# DESCRIPTION OF THE TASK
Set the records down again, exactly, without their images.

━━━━━━━━━━━━━━━━━━━━

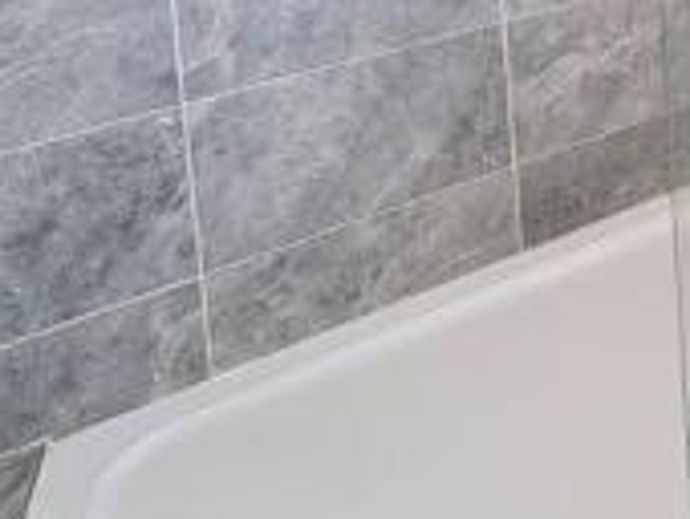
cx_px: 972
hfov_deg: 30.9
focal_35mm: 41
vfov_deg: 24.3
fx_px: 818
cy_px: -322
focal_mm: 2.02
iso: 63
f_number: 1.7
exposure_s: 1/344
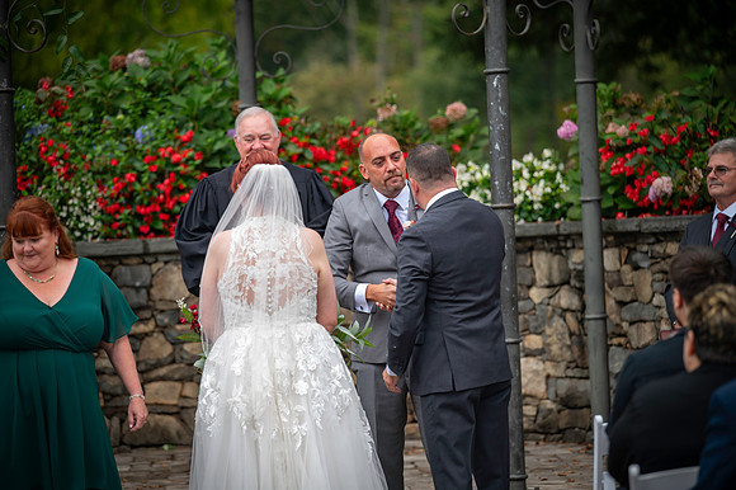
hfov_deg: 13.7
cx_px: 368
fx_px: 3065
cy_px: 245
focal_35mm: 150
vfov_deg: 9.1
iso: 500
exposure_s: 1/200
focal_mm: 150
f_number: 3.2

━━━━━━━━━━━━━━━━━━━━

# SOLUTION FOR THIS PROBLEM
cx_px: 972
hfov_deg: 30.9
focal_35mm: 41
vfov_deg: 24.3
fx_px: 818
cy_px: -322
focal_mm: 2.02
iso: 63
f_number: 1.7
exposure_s: 1/344
hfov_deg: 13.7
cx_px: 368
fx_px: 3065
cy_px: 245
focal_35mm: 150
vfov_deg: 9.1
iso: 500
exposure_s: 1/200
focal_mm: 150
f_number: 3.2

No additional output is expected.